There is a large, unidentifiable animal carcass floating downstream towards me. I watch it as I walk along the flimsy-feeling metal pedestrian bridge that crosses the river in this slum outside of Nairobi. The carcass is being carried along in liquid that doesn’t even look like water. The only place I’ve ever seen water that looks like this is in the various slums of Nairobi. It’s black. It’s gray. It’s inky and oily looking. It’s not translucent. And it’s not just mud.
Welcome to Mathare.
It’s the second largest slum in Kenya, with about 600,000 people crammed in an area only .2 by 1.2 miles in area, depending on who you ask and where you define the borders. It’s crowded. Crowded with people, with electrical wires, with tin shanties and rusted roofs, with clothes hanging from laundry lines, with garbage, and with sewage.
There’s so much trash and filth. Everywhere. Depending on how the wind blows in the slum, the pungent stench is overpowering. At least if you breathe through your mouth you don’t have to smell it. Snaking insidiously through the slum, open trenches with sewage running through them and trickling along the streets assure me there’s no way I’m walking into Mathare Valley without human and animal feces and all manner of filth coming out with me, at least on my feet, if not more.
From the bridge I can see a “still” or “brewery” of sorts on one side of the riverbank where they make an “illicit brew” that I hear people refer to countless times. It seems to be the culprit of many problems in the slum.
But there is exactly where I want to be right now. Because amidst all of this, I’m told that Mathare is actually getting better. Bright Hope and its church partner, Mathare Community Outreach, are working here, persevering day in and day out, to make a difference, one life at a time. That’s grown and grown, and now, also crowded in this slum and another nearby one, are about 1,200 children receiving an education and two meals a day at our partner schools…parents in micro-savings groups that are enabling them to pay school fees and build homes…and young adults who have received scholarships and whose lives—and therefore their children’s lives and their grandchildren’s lives—are now on a different trajectory, full of vision.
This is progress. Changing one life at a time, which changes one family at a time, starts to have a ripple effect for generations—and in the community. As much as we’d like to snap our fingers and overhaul the infrastructure for half a million people living in this kind of poverty, we just don’t have what it would take to do that. So, while we hope and pray for major change to come, we press on doing all that we can to help “the one.”
But while I look for the beauty in the middle of the hard and the ugly, I need you to understand, to the best of my ability, just how hard and ugly it can be. Why? Because Mathare Valley is a main character in every story we tell you from this place.
I can tell you that 13-year-old Pamela wants to be a biomedical engineer when she grows up, and that’s great, but her dreams and her fortitude will mean oh so much more when you know that she lives in a small, dark home in the slum with no running water or plumbing. They have to go fetch and carry back every single drop of water they use in their home.

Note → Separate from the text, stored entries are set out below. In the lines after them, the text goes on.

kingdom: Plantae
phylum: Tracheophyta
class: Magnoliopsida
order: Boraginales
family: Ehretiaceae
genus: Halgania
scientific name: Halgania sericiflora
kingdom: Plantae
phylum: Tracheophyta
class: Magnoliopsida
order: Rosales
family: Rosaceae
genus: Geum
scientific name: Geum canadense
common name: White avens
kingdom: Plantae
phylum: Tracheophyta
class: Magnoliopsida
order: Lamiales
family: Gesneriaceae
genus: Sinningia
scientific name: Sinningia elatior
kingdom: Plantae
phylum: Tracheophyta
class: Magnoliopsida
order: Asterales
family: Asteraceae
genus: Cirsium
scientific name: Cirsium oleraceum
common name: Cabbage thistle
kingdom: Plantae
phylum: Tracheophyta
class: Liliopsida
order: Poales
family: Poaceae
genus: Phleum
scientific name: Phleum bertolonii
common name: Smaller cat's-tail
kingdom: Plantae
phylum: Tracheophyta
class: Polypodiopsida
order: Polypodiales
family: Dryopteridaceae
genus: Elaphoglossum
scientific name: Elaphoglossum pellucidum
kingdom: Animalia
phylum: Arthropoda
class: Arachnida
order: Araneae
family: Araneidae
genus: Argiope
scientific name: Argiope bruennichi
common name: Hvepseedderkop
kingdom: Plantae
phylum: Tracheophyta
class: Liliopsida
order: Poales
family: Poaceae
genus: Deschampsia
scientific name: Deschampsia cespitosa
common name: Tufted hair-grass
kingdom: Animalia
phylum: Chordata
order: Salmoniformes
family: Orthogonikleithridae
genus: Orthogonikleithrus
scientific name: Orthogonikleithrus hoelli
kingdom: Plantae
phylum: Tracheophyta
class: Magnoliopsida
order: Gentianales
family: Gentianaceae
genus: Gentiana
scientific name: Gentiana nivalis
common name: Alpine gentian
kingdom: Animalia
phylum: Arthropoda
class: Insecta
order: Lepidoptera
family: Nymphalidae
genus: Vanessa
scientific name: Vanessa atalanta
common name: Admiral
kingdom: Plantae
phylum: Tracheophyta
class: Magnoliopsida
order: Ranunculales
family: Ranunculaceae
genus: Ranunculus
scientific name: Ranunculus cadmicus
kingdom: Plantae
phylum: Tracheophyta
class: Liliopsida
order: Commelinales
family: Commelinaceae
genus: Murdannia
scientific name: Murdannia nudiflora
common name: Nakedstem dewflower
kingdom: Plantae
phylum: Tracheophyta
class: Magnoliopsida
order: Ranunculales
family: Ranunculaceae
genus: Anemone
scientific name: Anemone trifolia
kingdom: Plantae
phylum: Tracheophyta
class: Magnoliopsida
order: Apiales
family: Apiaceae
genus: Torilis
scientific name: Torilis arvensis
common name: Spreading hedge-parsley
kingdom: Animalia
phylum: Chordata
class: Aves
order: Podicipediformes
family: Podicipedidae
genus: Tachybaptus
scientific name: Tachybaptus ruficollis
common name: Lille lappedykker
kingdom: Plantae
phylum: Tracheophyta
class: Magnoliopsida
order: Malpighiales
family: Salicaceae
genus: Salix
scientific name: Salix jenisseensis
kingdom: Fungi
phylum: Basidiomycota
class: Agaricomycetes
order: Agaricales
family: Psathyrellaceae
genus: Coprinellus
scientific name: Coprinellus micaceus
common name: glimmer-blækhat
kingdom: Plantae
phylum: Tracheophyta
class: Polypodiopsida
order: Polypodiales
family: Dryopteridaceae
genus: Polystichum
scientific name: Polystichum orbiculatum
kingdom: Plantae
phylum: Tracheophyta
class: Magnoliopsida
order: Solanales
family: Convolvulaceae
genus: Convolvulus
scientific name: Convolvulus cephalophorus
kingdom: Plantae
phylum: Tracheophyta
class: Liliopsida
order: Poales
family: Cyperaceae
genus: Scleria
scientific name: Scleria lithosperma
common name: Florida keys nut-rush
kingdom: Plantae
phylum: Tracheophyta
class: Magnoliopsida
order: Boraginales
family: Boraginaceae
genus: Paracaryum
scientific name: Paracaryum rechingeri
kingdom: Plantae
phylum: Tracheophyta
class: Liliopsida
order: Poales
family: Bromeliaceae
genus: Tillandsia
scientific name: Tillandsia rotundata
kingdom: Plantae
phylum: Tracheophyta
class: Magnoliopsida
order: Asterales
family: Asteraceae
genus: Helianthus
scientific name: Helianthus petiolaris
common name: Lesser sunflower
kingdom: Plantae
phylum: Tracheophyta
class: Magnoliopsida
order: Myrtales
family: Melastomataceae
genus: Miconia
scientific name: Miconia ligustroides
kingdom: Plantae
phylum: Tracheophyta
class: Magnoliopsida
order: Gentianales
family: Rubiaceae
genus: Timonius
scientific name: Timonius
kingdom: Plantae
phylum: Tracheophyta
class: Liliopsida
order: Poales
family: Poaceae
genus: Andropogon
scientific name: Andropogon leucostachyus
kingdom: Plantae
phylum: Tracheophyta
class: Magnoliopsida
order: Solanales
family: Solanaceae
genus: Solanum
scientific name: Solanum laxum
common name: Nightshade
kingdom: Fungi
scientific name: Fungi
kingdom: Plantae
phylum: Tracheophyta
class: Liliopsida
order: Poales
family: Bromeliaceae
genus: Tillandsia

Pamela’s mother died when she was a baby, and she and her four siblings have been raised by their aunt. Pamela struggles with a chronic illness, does much of the cooking for the family…and plays basketball. I walked with her from her home to her school, and I watched her go to her desk—it’s so crowded and they’re so tightly packed in the classroom that the only way she can get to her seat is to crawl over the desk behind hers, step onto the seat, and scoot herself down into it.*
Now, if you had all those physical and emotional hurdles to overcome, and those were the conditions you had to go to school in, would you still dream of becoming a biomedical engineer?
I don’t think I would’ve.
And that’s why it’s so important to me that you understand the antagonist—sometimes hidden, sometimes not so hidden—in these stories of courage and hope.
Welcome to the valley. And hats off to girls like you, Pamela.
*There’s much more of Pamela’s story to share with you, which we’ll do at a later time.